David Lidington says the controversial costs prevent ‘frivolous or vexatious’ claims
The Lord Chancellor yesterday told MPs that his department intends to bring back employment tribunal fees.
In July, the Supreme Court decided that employment tribunal fees were unlawful and should be abolished.
However, speaking in front of the justice select committee yesterday morning, David Lidington pointed out that the judgment did not rule out charging fees entirely. ‘We still intend to charge fees,’ he said. ‘I think it is necessary as a contribution to costs.
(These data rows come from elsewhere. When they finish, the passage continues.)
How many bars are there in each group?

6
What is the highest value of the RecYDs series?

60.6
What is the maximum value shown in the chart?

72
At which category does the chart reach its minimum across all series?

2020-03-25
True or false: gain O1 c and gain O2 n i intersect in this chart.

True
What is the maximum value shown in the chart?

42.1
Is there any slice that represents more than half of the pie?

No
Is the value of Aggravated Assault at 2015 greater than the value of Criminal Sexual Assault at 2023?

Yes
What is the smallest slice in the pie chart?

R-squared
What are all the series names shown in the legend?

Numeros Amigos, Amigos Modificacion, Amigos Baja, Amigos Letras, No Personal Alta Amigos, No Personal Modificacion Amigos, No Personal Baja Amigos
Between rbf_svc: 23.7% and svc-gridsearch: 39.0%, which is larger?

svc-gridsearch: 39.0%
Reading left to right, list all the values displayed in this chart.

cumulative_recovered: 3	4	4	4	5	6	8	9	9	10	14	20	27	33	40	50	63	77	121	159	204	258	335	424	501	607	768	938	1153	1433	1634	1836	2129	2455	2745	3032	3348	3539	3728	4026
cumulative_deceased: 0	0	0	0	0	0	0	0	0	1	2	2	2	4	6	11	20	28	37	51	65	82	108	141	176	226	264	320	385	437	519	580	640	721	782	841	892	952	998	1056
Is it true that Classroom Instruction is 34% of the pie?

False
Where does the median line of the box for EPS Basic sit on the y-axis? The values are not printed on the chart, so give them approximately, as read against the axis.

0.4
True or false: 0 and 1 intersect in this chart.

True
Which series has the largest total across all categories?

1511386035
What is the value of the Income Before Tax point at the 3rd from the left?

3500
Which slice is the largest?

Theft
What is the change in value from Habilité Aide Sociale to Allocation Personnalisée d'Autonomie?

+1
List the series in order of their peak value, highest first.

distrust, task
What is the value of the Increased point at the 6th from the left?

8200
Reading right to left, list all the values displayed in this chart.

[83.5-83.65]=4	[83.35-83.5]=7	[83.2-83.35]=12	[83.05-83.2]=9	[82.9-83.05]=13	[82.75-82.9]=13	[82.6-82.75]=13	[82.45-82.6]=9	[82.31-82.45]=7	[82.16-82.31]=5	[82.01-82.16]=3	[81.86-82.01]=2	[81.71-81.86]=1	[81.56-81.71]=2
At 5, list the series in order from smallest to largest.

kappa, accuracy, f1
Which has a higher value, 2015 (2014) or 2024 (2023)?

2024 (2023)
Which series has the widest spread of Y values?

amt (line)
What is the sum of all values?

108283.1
It is also necessary and sensible as a deterrent to frivolous or vexatious litigation and that was something the court itself acknowledged.’
‘The key lesson that I took from the judgment was that fees are… a reasonable way in which to secure a contribution towards the running costs of the courts and tribunals service but that, in setting the level of fees, the government needs to have very careful in regard to questions of access and affordability.’
Lidington said he accepted that the government had got the balance wrong on how much it should be charging.
But Robert Neill, chair of the justice committee, pushed back on the suggestion that the sharp decline in claims being brought – cited as much as 70 per cent during the course of the case itself – had been caused purely by those with meritless claims pulling out, saying that the Supreme Court judges had also made this point in their ruling.
Lidington was less clear on what the future held for those who had wanted to bring a claim but had been put off by the cost. ‘It is almost impossible, I think, to come to an objective assessment of whether somebody was deterred because of a fee level rather than perhaps deterred because they were persuaded that their case was not likely to succeed,’ he said.
Commenting on Lidington’s remarks, Nicholas Le Riche, employment partner at Bircham Dyson Bell, told People Management:
‘[His] comments are not a surprise given that the government’s views on the importance of tribunal fees hasn’t changed. However, given its more pressing priorities at the moment, there have to be doubts about whether the government will want to spend time on this issue since the amount of money generated by fees was always a fraction of the overall costs of the tribunal system. Any new fee arrangement would almost certainly need to be at a lower rate to be lawful, which would bring in even less money.’
Less than a week ago, the Ministry of Justice launched the first phase of its plans to refund fees to those who had paid them after they were introduced in 2013, which will involve writing to as many as 1,000 individuals who had contacted the government since the judgment. It intends to widen the scheme out to others – including employers who have been ordered to pay costs on behalf of somebody bringing a claim – in November.
MP Ellie Reeves, a member of the justice committee, questioned whether the refund scheme would be ‘simple to use and effective… so that no one misses out’.
Richard Heaton, permanent secretary to the Ministry of Justice, noted that, while tribunal records would be used in the first instance to contact those who were due a refund, there were more complicated cases – for example, where an intermediary such as a trade union had been involved – where identifying who would need to be repaid would not be a straightforward task.